Cape porcupines eat mostly plant material: fruits, roots, tubers, bulbs, and bark. They have a long small intestine and large caecum, employing hindgut fermentation to break down the tough materials in their food. They have also been reported to gnaw on carrion and bones. They are often considered pests by local farmers, because they can feed on crops and damage trees. However, their debarking of trees may also play a role in the maintenance of local savannah ecosystems, helping to prevent the development of denser forested environments.
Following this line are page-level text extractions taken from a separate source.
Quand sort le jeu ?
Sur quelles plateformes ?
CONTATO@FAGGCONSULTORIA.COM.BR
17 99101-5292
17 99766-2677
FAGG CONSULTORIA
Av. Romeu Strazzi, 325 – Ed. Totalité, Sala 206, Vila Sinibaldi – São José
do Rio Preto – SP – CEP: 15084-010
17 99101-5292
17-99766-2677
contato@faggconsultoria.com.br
Cape porcupines are nocturnal and monogamous, typically living as mated pairs of adults, caring for any young together. Each pair may inhabit up to six burrows, jointly defending their shared territory, although they typically forage as individuals. Both sexes scent mark their territory, although males do so more frequently, and may play a more active role in its defence. The size of the home range varies depending on the local habitat and availability of food, but can range between at least 67 and 203 ha.

When attacked, the porcupine freezes. If cornered, it turns vicious and charges to stab its attacker with its quills. Otherwise, the porcupine may retreat into its burrow, exposing only its quills and making it hard to dislodge.

==Reproduction==
Cape porcupines mate throughout the year, although births are most common during the rainy season, between August and March. Unless a previous litter is lost, females typically give birth only once each year. Oestrus lasts for an average of nine days, during which a membrane across the vagina opens to allow insemination. After mating, a copulatory plug forms, which is expelled about 48 hours later.

Gestation lasts around 94 days, and results in the birth of a litter of up to three young, although over half of births are of singletons. Newborn young weigh 300 to 440 g, and initially have soft quills that will harden in a few hours. Although they are born with their incisor teeth fully erupted, the remaining teeth begin to appear at 14 days, with the full set of adult teeth present by 25 months. They are weaned at around 100 days of age, and grow rapidly for the first twenty weeks, reaching the full adult size, and sexual maturity, at the end of their first year.

Relative to most other rodents, Cape porcupines are long-lived, surviving for 10 years in the wild, or up to 20 years in captivity.